I mentioned earlier this month that the new Queensland Liberal government’s cost cutting program had begun including what appears to be a fairly substantial purge of the public service. As far as I am aware this is ongoing and more recently Campbell Newman, the state Premier, has been softening up the state for more cuts:
Mr Newman signalled that the state’s debt might be even worse than the forecast $85 billion by 2014/15, and said the government would have to work to rein in capital and recurrent expenditure.
The government has already announced it will not renew temporary contracts in non-frontline roles, which could see 40,000 public servants go.
Mr Newman on Tuesday could not guarantee that permanent positions weren’t also on the chopping block and said he would wait for Peter Costello’s audit into the state’s finances.
‘‘That will then set the path forward if we have to do anything different then we are currently doing,’’ he said.
‘‘I’m trying very hard to protect all the permanent employees’ jobs.’’
Queensland lost its AAA credit rating in 2009 and there has been recent speculation that Fitch is looking to downgrade the state further. When Mr Newman came to power he ordered an audit of the state’s finances with the promise to return the state to fiscal sustainability, including the AAA, within 3 years. The task of auditing the finances was given to former federal treasurer Peter Costello.
Today Mr Costello released an interim audit report to the government and the news is, of course, “far worse than expected”. Well that is unless you are a MacroBusiness reader, in which case you would probably have a fair idea that the Bligh Treasury never really came to terms with the “new normal”:
Today’s report provides an outline of the current state of Queenland’s finances and premilinary recommendations:
- Gross debt expected to be as expected $64 billion in 2011/2012, reaching $100 billion by 2018/19 unless urgent action is taken to pay it down.
- Interest on the debt will be $115 million a week, or $685,000 per hour.
- Interest is the fastest growing government expense in Queensland, over health, education and public transport.
- Gross debt has increased more than tenfold in five years.
- Expenses grew at an average annual rate of 10.5 per cent between 2006 /07 and 2010/11, while revenue grew 6.9 per cent.
- Between 2000/01, employee expenses increased by an average of 8.7 per cent per year and full-time public service numbers have increased by 40 per cent since June 2000.

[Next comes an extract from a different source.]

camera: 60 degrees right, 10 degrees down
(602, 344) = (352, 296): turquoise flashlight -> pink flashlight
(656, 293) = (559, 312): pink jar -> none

- The commission recommends the government aim for a $3 billion improvement to the bottom line over three years to 2014/15.
- The budget deficit using a fiscal balance is $6.634 in 2011/2012 and is projected to be $9.504 billion in 2012/13.
- Without corrective action, the fiscal deficit in 2015/16 would be $19.7 billion.
- Asset sales.
- The government retain its three per cent cap on annual growth in employee expenses, beyond the 2015/16 cap.
- Apply land tax to all parcels of land, with a general exemption for the principal place of residence.
- A temporary deficit reduction levy applied to all rateable properties. Those with multiple properties would pay the levy multiple times.
- Increase mining royalties, in line with levels in New South Wales.
Given that this is quite obviously a political as well as an economic exercise it is very difficult to verify some of the predictions. But there is no doubt, given the previous Treasury’s highly optimistic projections, that Queensland will require some significant fiscal adjustment in order to bring revenue and expenditure back into balance. As I mentioned in my previous article my major concern is not that this has to occur but that the government will try to implement it too quickly, and by doing so cause further damage to the economy. Noises made by the Treasurer today may suggest that the burden of austerity will get heavier. From AAP:
The Queensland government has ruled out selling public assets before putting it to voters, but tax hikes are being considered to tackle the state’s debt crisis.
Former federal treasurer Peter Costello has described his audit of the state’s books, and recommendations to repair the economy, as a “menu” of options the government could consider.
Treasurer Tim Nicholls immediately ruled one of them out.
Queensland landholders won’t be slugged with a $100 levy per property, a measure that would have raised $200 million annually.
The impost was not in line with the government’s commitment to lower cost of living, he said.
But other tax hikes are on the table ahead of the September budget. They include the prospect of raising mining royalties and gambling taxes.
We will need to wait until September for the final report and the budget.